TASK OBJECTIVE: The pictures are to be left out, and all remaining data is to be transcribed exactly as it appears.

DATA RECORDS:

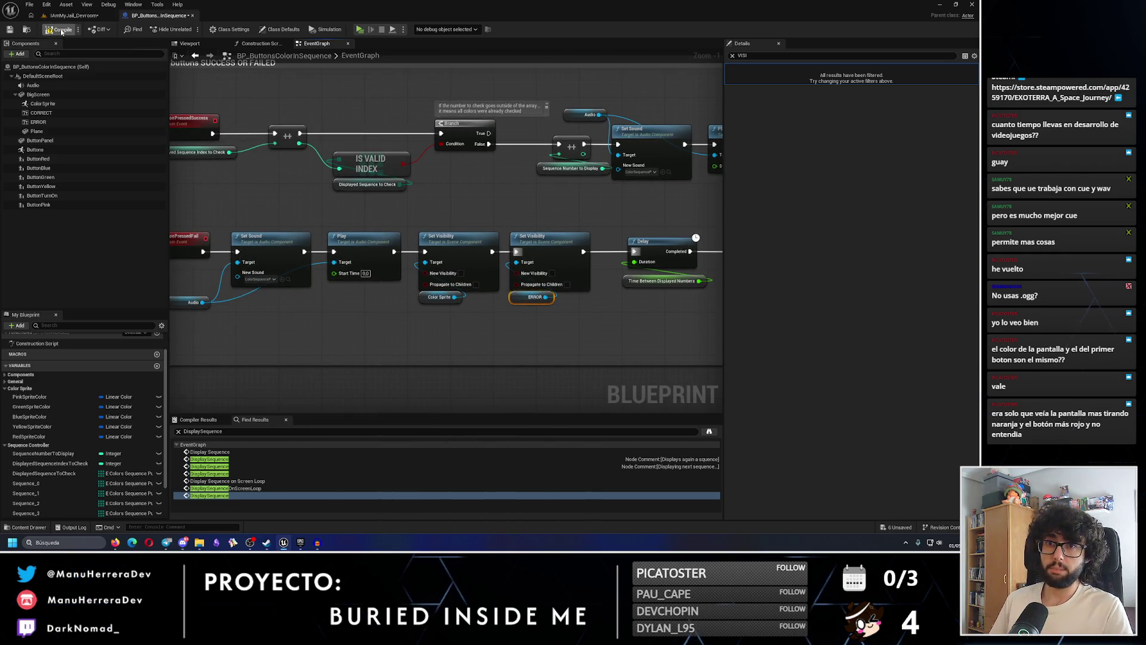
{"action": "left_click", "coordinate": [10, 30]}
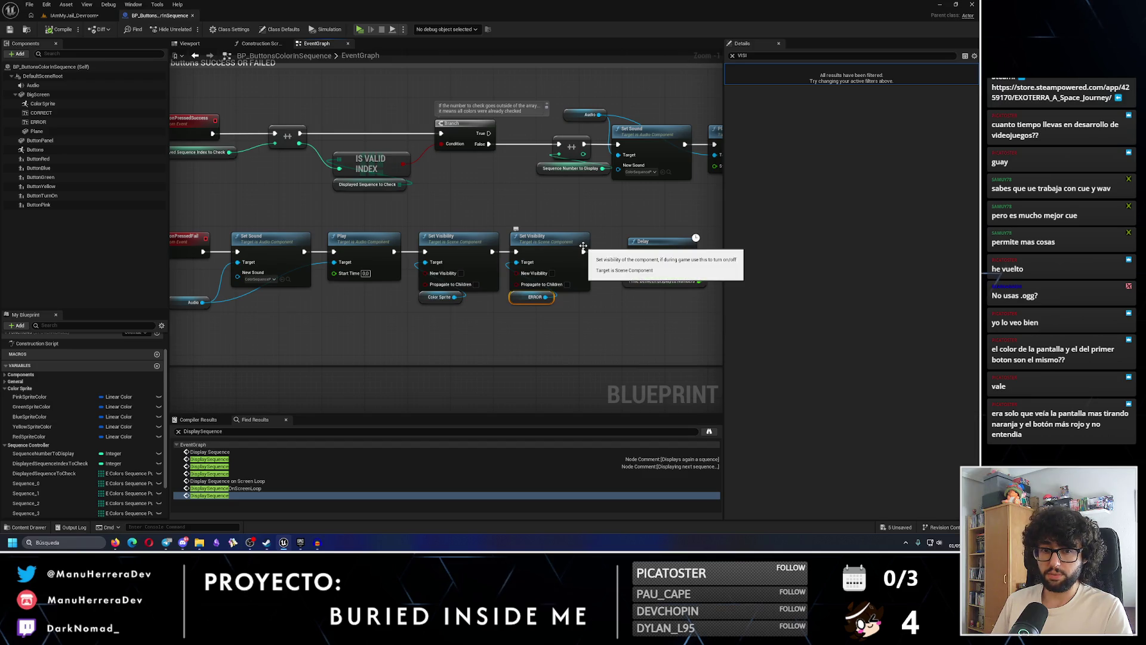
{"action": "left_click_drag", "start_coordinate": [577, 253], "coordinate": [366, 270]}
{"action": "mouse_move", "coordinate": [504, 246]}
{"action": "left_mouse_down"}
{"action": "mouse_move", "coordinate": [450, 326]}
{"action": "mouse_move", "coordinate": [432, 292]}
{"action": "left_mouse_up"}
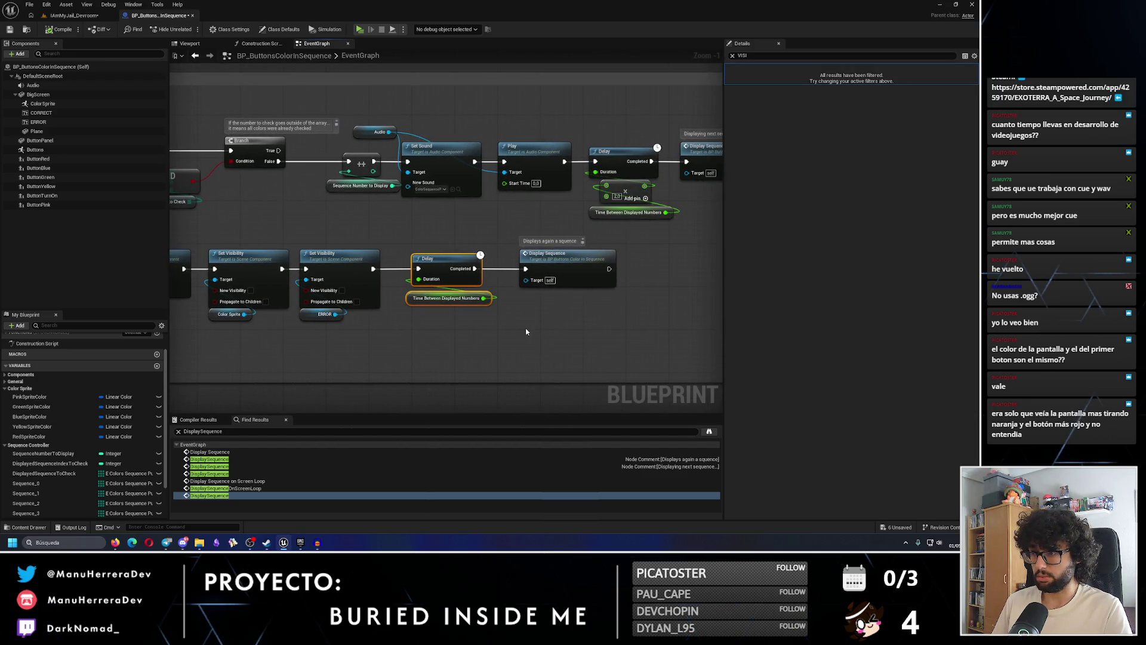
{"action": "left_click_drag", "start_coordinate": [334, 234], "coordinate": [358, 326]}
{"action": "left_click", "coordinate": [520, 344]}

SOLUTION FOR THIS PROBLEM:
{"action": "left_click", "coordinate": [10, 30]}
{"action": "left_click_drag", "start_coordinate": [577, 253], "coordinate": [366, 270]}
{"action": "mouse_move", "coordinate": [504, 246]}
{"action": "left_mouse_down"}
{"action": "mouse_move", "coordinate": [450, 326]}
{"action": "mouse_move", "coordinate": [432, 292]}
{"action": "left_mouse_up"}
{"action": "left_click_drag", "start_coordinate": [334, 234], "coordinate": [358, 326]}
{"action": "left_click", "coordinate": [520, 344]}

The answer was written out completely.